CASA, IPTN and Lockheed Martin Alenia Tactical Transport Systems (LMATTS) have been shortlisted to supply the Royal Australian Air Force's (RAAF) de Havilland DHC-4 Caribou replacement.
The Light Transport Aircraft will be a fixed-wing type in the 15-30t maximum-take-off-weight range, capable of continuous operations in typical Australian or regional environments, primarily as a tactical transport. A baseline requirement will be the ability to carry a payload of about 5t over an unrefuelled radius of action of at least 650km (350nm) using tactical flight profiles.

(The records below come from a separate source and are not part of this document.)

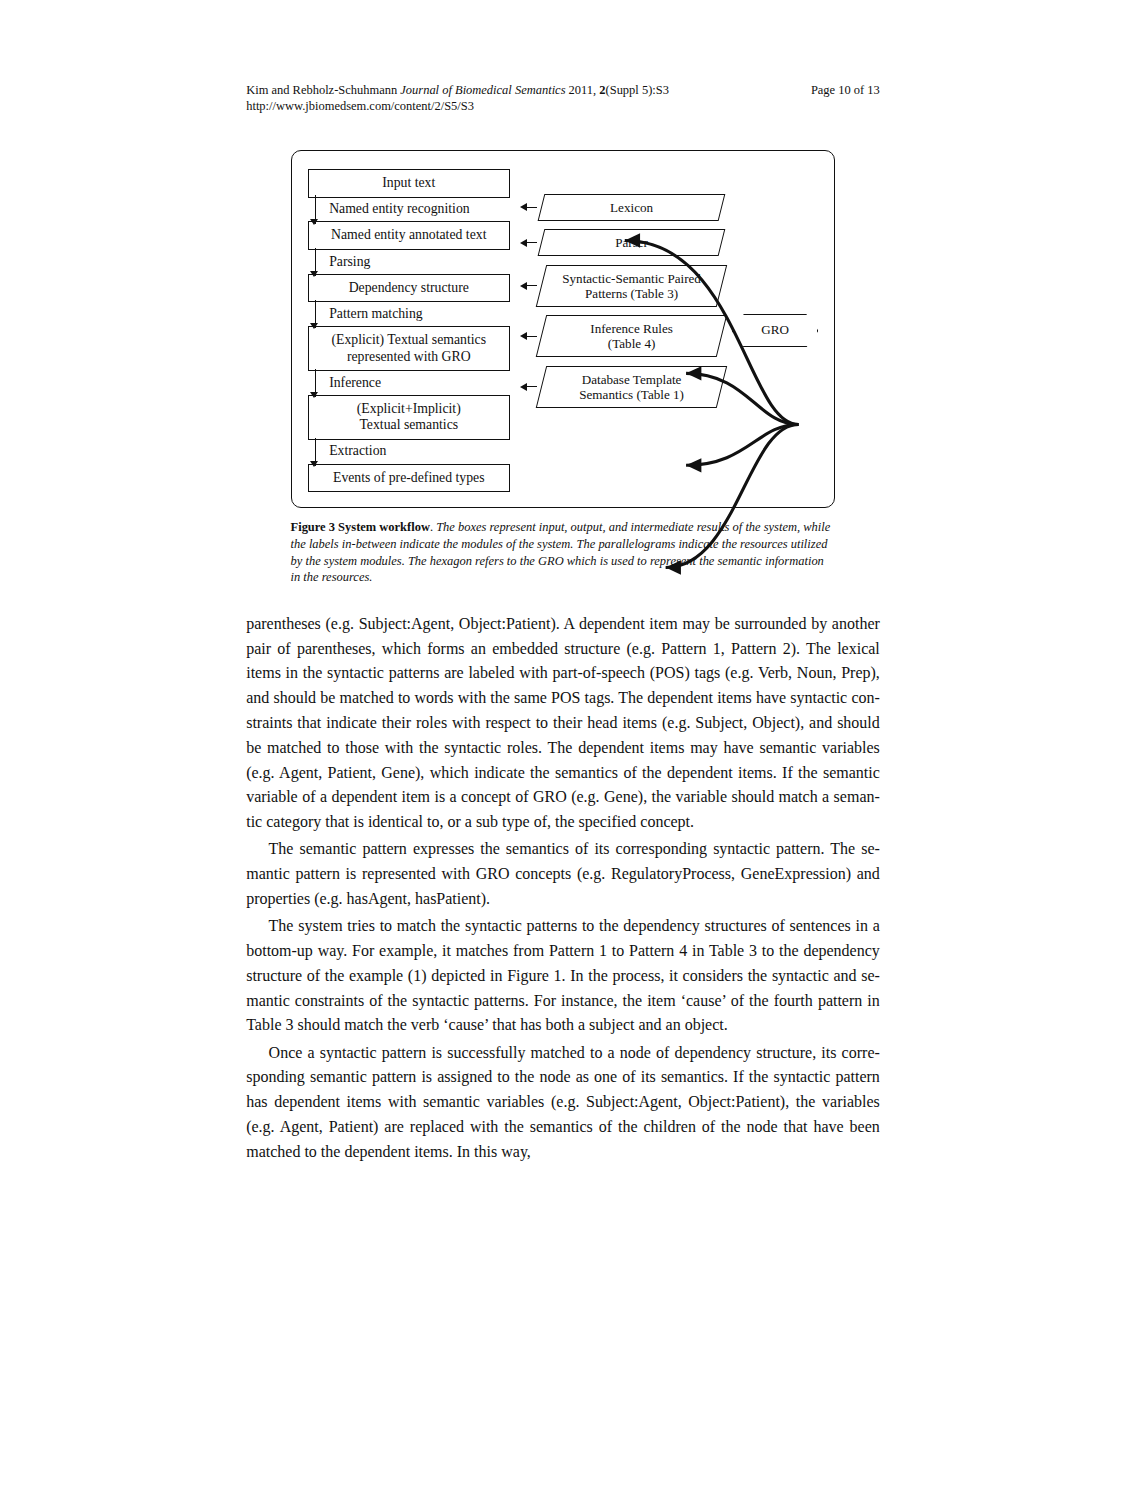Kim and Rebholz-Schuhmann Journal of Biomedical Semantics 2011, 2(Suppl 5):S3
http://www.jbiomedsem.com/content/2/S5/S3
Page 10 of 13
Input text
Named entity recognition
Named entity annotated text
Parsing
Dependency structure
Pattern matching
(Explicit) Textual semantics
represented with GRO
Inference
(Explicit+Implicit)
Textual semantics
Extraction
Events of pre-defined types
Lexicon
Parser
Syntactic-Semantic Paired
Patterns (Table 3)
Inference Rules
(Table 4)
Database Template
Semantics (Table 1)
GRO
Figure 3 System workflow. The boxes represent input, output, and intermediate results of the system, while the labels in-between indicate the modules of the system. The parallelograms indicate the resources utilized by the system modules. The hexagon refers to the GRO which is used to represent the semantic information in the resources.
parentheses (e.g. Subject:Agent, Object:Patient). A dependent item may be surrounded by another pair of parentheses, which forms an embedded structure (e.g. Pattern 1, Pattern 2). The lexical items in the syntactic patterns are labeled with part-of-speech (POS) tags (e.g. Verb, Noun, Prep), and should be matched to words with the same POS tags. The dependent items have syntactic constraints that indicate their roles with respect to their head items (e.g. Subject, Object), and should be matched to those with the syntactic roles. The dependent items may have semantic variables (e.g. Agent, Patient, Gene), which indicate the semantics of the dependent items. If the semantic variable of a dependent item is a concept of GRO (e.g. Gene), the variable should match a semantic category that is identical to, or a sub type of, the specified concept.
The semantic pattern expresses the semantics of its corresponding syntactic pattern. The semantic pattern is represented with GRO concepts (e.g. RegulatoryProcess, GeneExpression) and properties (e.g. hasAgent, hasPatient).
The system tries to match the syntactic patterns to the dependency structures of sentences in a bottom-up way. For example, it matches from Pattern 1 to Pattern 4 in Table 3 to the dependency structure of the example (1) depicted in Figure 1. In the process, it considers the syntactic and semantic constraints of the syntactic patterns. For instance, the item ‘cause’ of the fourth pattern in Table 3 should match the verb ‘cause’ that has both a subject and an object.
Once a syntactic pattern is successfully matched to a node of dependency structure, its corresponding semantic pattern is assigned to the node as one of its semantics. If the syntactic pattern has dependent items with semantic variables (e.g. Subject:Agent, Object:Patient), the variables (e.g. Agent, Patient) are replaced with the semantics of the children of the node that have been matched to the dependent items. In this way,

The RAAF is to develop a refined requirement along similar lines to the methodology it used to define its lead-in-fighter requirement, by detailing a task capability which might be filled by a varying number of aircraft, according to capacities.

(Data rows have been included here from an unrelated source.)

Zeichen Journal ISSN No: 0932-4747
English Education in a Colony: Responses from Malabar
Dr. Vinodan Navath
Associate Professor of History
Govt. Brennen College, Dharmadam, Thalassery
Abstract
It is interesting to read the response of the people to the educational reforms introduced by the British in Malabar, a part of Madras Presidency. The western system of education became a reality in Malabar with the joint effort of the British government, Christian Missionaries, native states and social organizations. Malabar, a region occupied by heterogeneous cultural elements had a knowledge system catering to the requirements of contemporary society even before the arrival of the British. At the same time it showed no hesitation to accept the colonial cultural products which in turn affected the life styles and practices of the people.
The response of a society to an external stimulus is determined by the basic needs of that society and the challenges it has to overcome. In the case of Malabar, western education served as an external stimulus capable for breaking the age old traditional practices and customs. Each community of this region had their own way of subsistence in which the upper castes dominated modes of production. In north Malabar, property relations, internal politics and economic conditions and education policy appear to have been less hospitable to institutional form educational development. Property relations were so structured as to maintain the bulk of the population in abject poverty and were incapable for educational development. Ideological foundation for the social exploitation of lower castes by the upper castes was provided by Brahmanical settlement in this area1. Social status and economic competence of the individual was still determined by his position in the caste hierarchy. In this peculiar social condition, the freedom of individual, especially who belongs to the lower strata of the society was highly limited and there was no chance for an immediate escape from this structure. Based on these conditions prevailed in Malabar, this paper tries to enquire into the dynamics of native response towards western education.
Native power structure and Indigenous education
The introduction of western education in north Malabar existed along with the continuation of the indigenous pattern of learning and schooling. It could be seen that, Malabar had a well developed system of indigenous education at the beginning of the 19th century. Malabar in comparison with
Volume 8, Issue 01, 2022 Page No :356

The expected final requirement will be for 12-18 aircraft, with advanced battlefield-transport capability, including night vision, low-altitude parachute extraction and defensive electronic-countermeasures systems.

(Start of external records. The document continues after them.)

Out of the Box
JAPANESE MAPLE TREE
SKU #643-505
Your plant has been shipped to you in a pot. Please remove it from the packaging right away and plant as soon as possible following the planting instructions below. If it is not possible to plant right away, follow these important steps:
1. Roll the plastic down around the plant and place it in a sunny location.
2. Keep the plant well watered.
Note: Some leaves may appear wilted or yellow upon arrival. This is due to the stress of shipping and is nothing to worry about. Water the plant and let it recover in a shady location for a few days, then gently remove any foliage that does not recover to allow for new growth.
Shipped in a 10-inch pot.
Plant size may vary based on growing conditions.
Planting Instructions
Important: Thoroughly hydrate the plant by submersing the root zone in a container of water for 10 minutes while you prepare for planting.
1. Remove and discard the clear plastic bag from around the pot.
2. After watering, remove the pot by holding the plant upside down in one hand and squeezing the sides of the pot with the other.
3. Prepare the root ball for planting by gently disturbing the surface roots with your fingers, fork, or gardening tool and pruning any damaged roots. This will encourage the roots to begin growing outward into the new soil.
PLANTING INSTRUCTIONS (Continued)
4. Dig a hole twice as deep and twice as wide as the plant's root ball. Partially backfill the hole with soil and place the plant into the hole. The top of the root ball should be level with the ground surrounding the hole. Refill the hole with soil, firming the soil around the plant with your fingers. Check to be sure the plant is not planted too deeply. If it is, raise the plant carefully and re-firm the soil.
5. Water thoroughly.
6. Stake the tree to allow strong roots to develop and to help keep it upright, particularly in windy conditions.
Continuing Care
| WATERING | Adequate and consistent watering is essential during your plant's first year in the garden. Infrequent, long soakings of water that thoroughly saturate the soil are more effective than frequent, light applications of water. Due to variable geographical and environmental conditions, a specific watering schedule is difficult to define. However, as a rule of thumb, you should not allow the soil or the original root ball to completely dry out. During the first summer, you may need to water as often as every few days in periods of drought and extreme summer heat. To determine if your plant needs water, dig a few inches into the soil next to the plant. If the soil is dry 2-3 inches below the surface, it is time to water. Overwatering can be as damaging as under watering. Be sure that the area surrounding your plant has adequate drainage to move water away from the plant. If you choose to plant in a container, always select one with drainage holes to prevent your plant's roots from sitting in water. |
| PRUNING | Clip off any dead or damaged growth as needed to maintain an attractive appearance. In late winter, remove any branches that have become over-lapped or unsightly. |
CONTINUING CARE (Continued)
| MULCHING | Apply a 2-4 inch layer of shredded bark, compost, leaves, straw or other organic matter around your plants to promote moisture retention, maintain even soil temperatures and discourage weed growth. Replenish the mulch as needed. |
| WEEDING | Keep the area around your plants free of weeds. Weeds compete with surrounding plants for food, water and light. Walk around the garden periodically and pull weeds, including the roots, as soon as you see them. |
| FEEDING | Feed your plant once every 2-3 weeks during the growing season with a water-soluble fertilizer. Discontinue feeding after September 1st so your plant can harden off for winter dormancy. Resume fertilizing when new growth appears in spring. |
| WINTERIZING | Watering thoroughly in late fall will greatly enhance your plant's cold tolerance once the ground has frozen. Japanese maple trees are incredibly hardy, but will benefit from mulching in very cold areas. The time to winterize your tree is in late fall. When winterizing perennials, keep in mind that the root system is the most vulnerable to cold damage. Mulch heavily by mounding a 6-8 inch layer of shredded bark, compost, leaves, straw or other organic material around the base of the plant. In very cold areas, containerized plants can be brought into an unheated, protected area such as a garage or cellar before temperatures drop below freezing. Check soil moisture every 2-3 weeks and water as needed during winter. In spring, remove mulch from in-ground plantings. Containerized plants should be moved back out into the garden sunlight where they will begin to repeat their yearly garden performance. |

CASA will offer two alternatives, the CN-235-300M (Military) with the same 16,000kg maximum take-off weight and 6,000kg maximum payload as those of the standard CN-235-200, and the new, larger, C-295M. Both will have cabin pressurisation increased to 0.38bar (5.5lb/in2), while the C-295M will incorporate a 3m stretch and strengthened landing gear to accommodate a 23t maximum take-off weight including a 9,000kg maximum payload. The new aircraft will be powered by Pratt & Whitney Canada PW127Gs. Wing aerodynamics will be unchanged, and the remainder of the airframe will be common with that of the CN-235 series.
IPTN, also offering a CN-235 variant, has not yet finalised its engine selection (which will be either the existing General Electric powerplant or P&WC PW127), nor has it yet frozen its airframe configuration, to include considerable aerodynamic modifications to wing and fuselage.
LMATTS is offering the C-27J Spartan, re-engined with Allison Rolls-Royce AE2100 turboprops, with a Honeywell glass cockpit.
Full-scale development of the C-27J is expected to be complete within 12 months, with production of the first aircraft to begin in mid-1998. A first flight would follow some 12 months later, with deliveries beginning by the end of 2000.
Other potential customers include Brazil, Israel and Taiwan.